If someone were to tell me “It’s all sideways and sometimes backwards and sometimes up from here,” I’d feel a little more seen.
Don’t get me wrong, there have been plenty of ups. I feel fairly accomplished, prepared for a so-called real job and definitely ready to move on from school. But to say it’s all been of an upward trajectory is a generous stretch.
And by “generous stretch” I mean horribly inaccurate.
I had a vision for myself at this point in my college journey, and for a while, that vision was reality. I had my grades where I wanted them, I had a career-oriented job and I was looking towards life after UM.
I learned the hard way that looking forward too much leaves a lot of the present overlooked. I got the worst case of burnout I have ever had. I found myself grieving the college life I hadn’t even lost yet. I was missing out on what was right in front of me.
If you want to really understand the complexity of the situation, listen to the latest episode of “Falcons on Air.”
My point in saying all of this is to explain why I chose to go backwards. I left my job, on good terms, after a year of 30-hour work weeks. I went back to my server job that I swore I’d never even think about again, and I’m only working enough hours to keep my rent paid until graduation.
For my last few weeks at UM, I am focusing on the things that are really important to me: my friends, The Alabamian and all the experiences I can only get here, as a student. I want to feel like I have gotten everything I can out of being here before I try to rush into the next chapter.
It’s safe to say that things have not been up in a traditional sense lately.
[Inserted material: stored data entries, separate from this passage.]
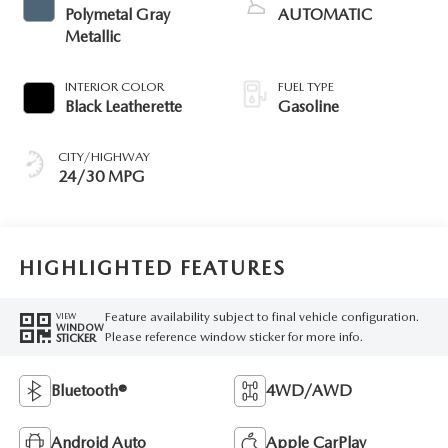
Polymetal Gray
AUTOMATIC
Metallic
INTERIOR COLOR
FUEL TYPE
Black Leatherette
Gasoline
CITY/HIGHWAY
24/30 MPG
HIGHLIGHTED FEATURES
Feature availability subject to final vehicle configuration.
VIEW
WINDOW
Please reference window sticker for more info.
STICKER
Bluetooth®
4WD/AWD
Android Auto
Apple CarPlay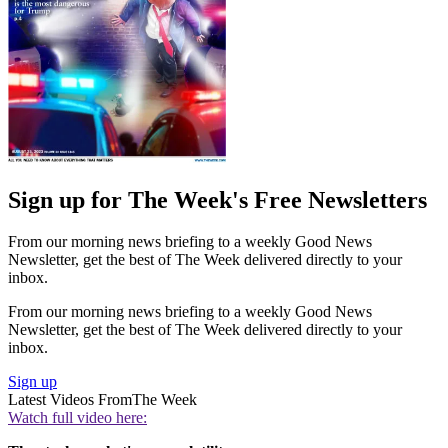
Sign up for The Week's Free Newsletters
From our morning news briefing to a weekly Good News
Newsletter, get the best of The Week delivered directly to your
inbox.
From our morning news briefing to a weekly Good News
Newsletter, get the best of The Week delivered directly to your
inbox.
Sign up
Latest Videos From
The Week
Watch full video here: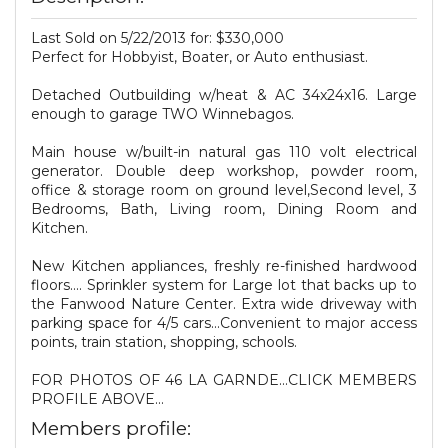
Last Sold on 5/22/2013 for: $330,000
Perfect for Hobbyist, Boater, or Auto enthusiast.
Detached Outbuilding w/heat & AC 34x24x16. Large
enough to garage TWO Winnebagos.
Main house w/built-in natural gas 110 volt electrical
generator. Double deep workshop, powder room,
office & storage room on ground level,Second level, 3
Bedrooms, Bath, Living room, Dining Room and
Kitchen.
New Kitchen appliances, freshly re-finished hardwood
floors.... Sprinkler system for Large lot that backs up to
the Fanwood Nature Center. Extra wide driveway with
parking space for 4/5 cars...Convenient to major access
points, train station, shopping, schools.
FOR PHOTOS OF 46 LA GARNDE...CLICK MEMBERS
PROFILE ABOVE...
Members profile: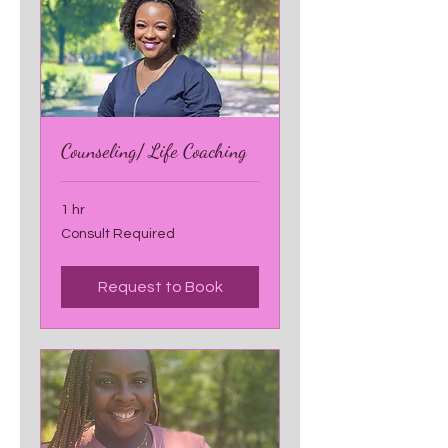
Counseling/ Life Coaching
1 hr
Consult
Consult Required
Required
Request to Book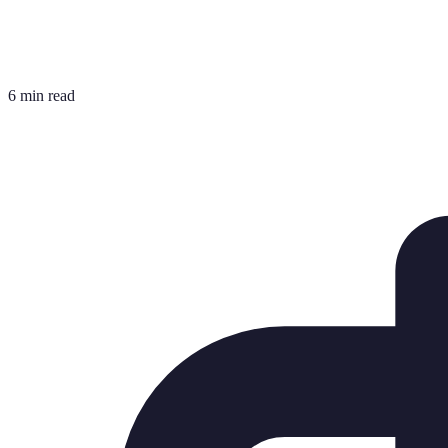
6 min read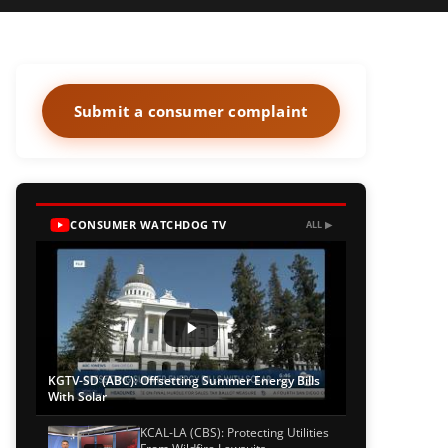
Submit a consumer complaint
CONSUMER WATCHDOG TV
ALL ▶
KGTV-SD (ABC): Offsetting Summer Energy Bills
With Solar
KCAL-LA (CBS): Protecting Utilities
But I am happier than I have been in a while, and I strongly believe taking this step backwards will be crucial to my success in the future.
In my experience, it is rare to hear someone talk about uprooting their future on purpose. America puts so much pressure on climbing the corporate ladder that doing anything else is stigmatized as lazy. The fear associated with being unsuccessful in this country can be overwhelming. So why not practice that feeling now while I’m young and have reasonably few consequences to pay?
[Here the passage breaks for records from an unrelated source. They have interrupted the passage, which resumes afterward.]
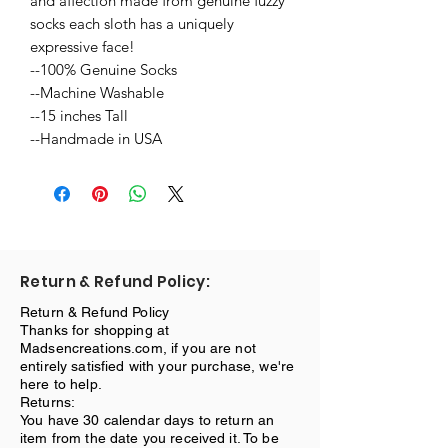
and affection made from genuine fuzzy
socks each sloth has a uniquely
expressive face!
--100% Genuine Socks
--Machine Washable
--15 inches Tall
--Handmade in USA
Return & Refund Policy:
Return & Refund Policy
Thanks for shopping at
Madsencreations.com, if you are not
entirely satisfied with your purchase, we're
here to help.
Returns:
You have 30 calendar days to return an
item from the date you received it. To be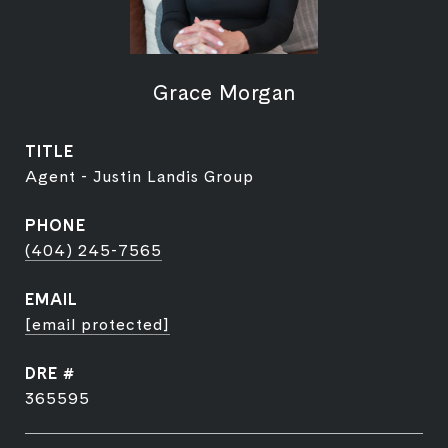
Grace Morgan
TITLE
Agent - Justin Landis Group
PHONE
(404) 245-7565
EMAIL
[email protected]
DRE #
365595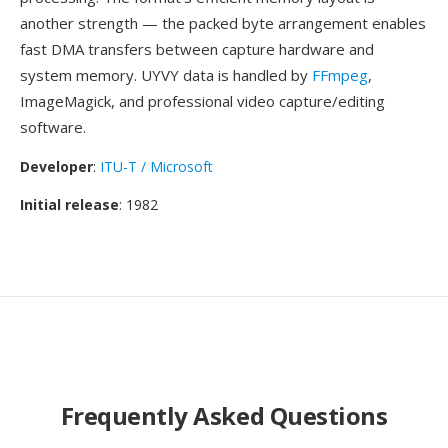
another strength — the packed byte arrangement enables
fast DMA transfers between capture hardware and
system memory. UYVY data is handled by
FFmpeg
,
ImageMagick, and professional video capture/editing
software.
Developer
:
ITU-T / Microsoft
Initial release
: 1982
Frequently Asked Questions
I know how this sounds: irresponsible, careless, selfish to list just a few of my own intrusive thoughts on the matter. The risk of intentionally going backwards is not going above my head, and I acknowledge my privilege to be able to take a step back from the pursuit of success.
My hope in shedding light on this part of my life is to invite the conversation of what life after college actually looks like. It is not always up, it is not simple and it doesn’t have to work out immediately. I hope anyone reading this is able to let go of some of that pressure and pursue what they enjoy, rather than what they believe is necessary.
Madelyn Alexander is the Editor in chief for The Alabamian. She is a senior art major with a minor in multimedia journalism. Her hobbies include ceramics, reading and collecting plants.